La corrupción, cuya sombra planea inevitablemente sobre cualquier debate relacionado con la contratación pública, tampoco se combate con criterios exclusivamente económicos. La experiencia muestra que la mejor vacuna contra las malas prácticas es la transparencia real, la rendición de cuentas y un sistema de control riguroso. Y, sobre todo, un modelo de gestión que premie la calidad, porque la opacidad suele anidar precisamente en procesos simplificados y mal diseñados.
En un país como España, con empresas de infraestructuras que son líderes internacionales, apostar por la calidad tiene un efecto añadido: refuerza la marca país.
La ‘estrella polar’ de la contratación pública debe ser, por tanto, el valor y no el precio. Eso exige una transformación cultural en la forma de gestionar. Supone abandonar la desconfianza crónica en el sector privado y apostar por modelos de colaboración basados en la transparencia y en la confianza mutua.
El reto de la transición ecológica y digital, las necesidades sociales de una población envejecida, la exigencia de resiliencia frente a crisis globales como la pandemia o el cambio climático, todo ello reclama infraestructuras modernas, sostenibles y eficaces. Y esas infraestructuras solo son posibles si se adjudican proyectos pensando en el valor que aportan, no en lo poco que cuestan sobre el papel.
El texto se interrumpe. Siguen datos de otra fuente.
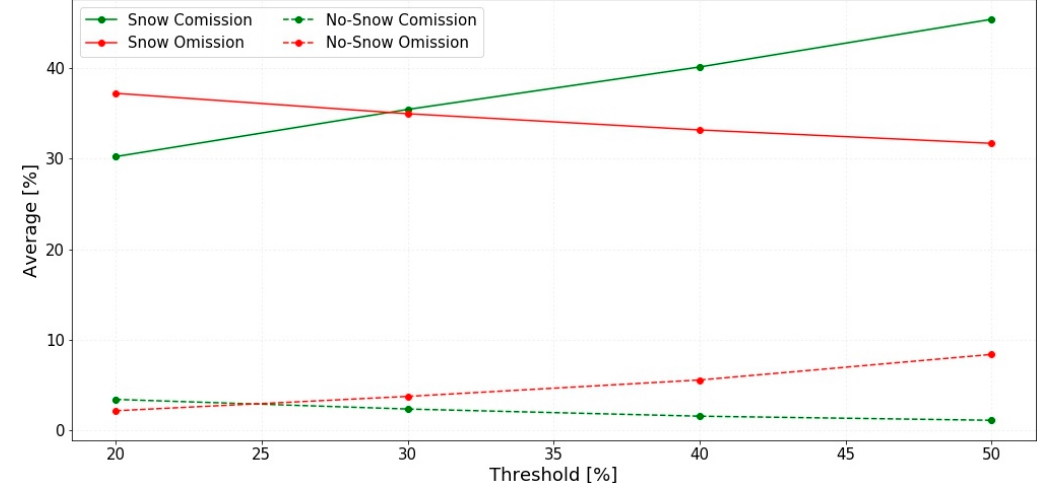
Figure 2. Line plots showing average snow and no-snow commission and omission between MODIS (reference) and VIIRS snow maps with respect to different snow cover fraction thresholds. (MODIS: Moderate Resolution Imaging Spectroradiometer; VIIRS: Visible Infrared Imaging Radiometer Suite)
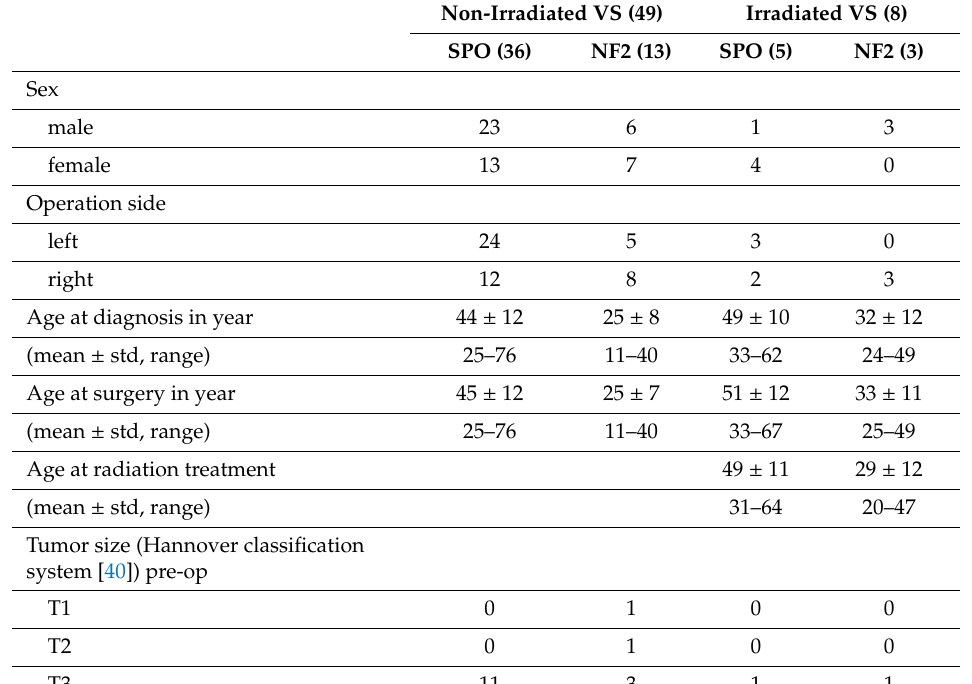
Table 1. Clinical and demographic data of 49 non-irradiated and eight irradiated vestibular schwannomas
Con gestores públicos formados y valientes, con empresas comprometidas con la honestidad y la innovación, con instituciones que apuesten por la rendición de cuentas y con una sociedad civil exigente. Solo así podremos consolidar una nueva cultura en la contratación pública que convierta nuestras infraestructuras en motores de transformación social, y no en focos de sospecha.